Satyapan’s office at the Department of Energy provides substantial support and funding for research and development work. The agency continues to offer multiple funding opportunities for businesses across the U.S.
Additional financial incentives would further stimulate the industry, said Stephen Ellis of American Honda Motor. A federal tax credit for fuel cells was renewed through 2016.
And while Congress extended tax credits for solar and wind energy last December: “Unfortunately, fuel cells were not included,” Valente said. “Because of the growth potential in the state, we want to insure that the federal tax credit is renewed.”
State policy also makes a difference, said Ted Ford of Ohio Advanced Energy Economy, who attended the conference. Ohio energy policy remains unsettled with a freeze on clean energy standards in place through the end of this year, and some lawmakers hope to change statutory requirements into goals that wouldn’t be enforced until at least 2020.
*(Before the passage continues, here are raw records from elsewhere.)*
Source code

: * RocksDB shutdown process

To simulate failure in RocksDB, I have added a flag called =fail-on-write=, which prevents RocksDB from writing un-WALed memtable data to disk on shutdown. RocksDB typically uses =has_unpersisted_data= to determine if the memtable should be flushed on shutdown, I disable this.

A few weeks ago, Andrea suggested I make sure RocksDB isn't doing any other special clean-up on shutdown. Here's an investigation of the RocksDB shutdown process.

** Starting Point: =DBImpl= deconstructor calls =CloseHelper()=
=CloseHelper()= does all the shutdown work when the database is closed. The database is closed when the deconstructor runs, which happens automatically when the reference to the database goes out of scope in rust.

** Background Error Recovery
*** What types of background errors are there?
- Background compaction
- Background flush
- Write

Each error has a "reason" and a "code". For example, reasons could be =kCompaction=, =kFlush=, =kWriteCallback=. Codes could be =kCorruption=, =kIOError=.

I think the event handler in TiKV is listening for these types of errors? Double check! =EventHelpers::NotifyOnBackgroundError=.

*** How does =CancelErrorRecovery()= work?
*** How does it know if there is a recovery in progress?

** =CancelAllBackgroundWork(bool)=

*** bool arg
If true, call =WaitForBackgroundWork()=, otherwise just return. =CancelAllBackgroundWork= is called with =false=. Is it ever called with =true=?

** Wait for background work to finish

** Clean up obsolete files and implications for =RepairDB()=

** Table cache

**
“Fuel cells are kind of at their breakout moment,” Ford said, noting that the technology could become “a major source of electricity for microgrids [and] for a whole variety of things in the very near future.”
As he sees it, policy can play a big part in whether more of the fuel cell business and the companies that will depend on it come to Ohio or head elsewhere.
“Ohio needs to look like a place where you can come and do business on your own terms, and energy is one of the big factors that determines where people go,” Ford said.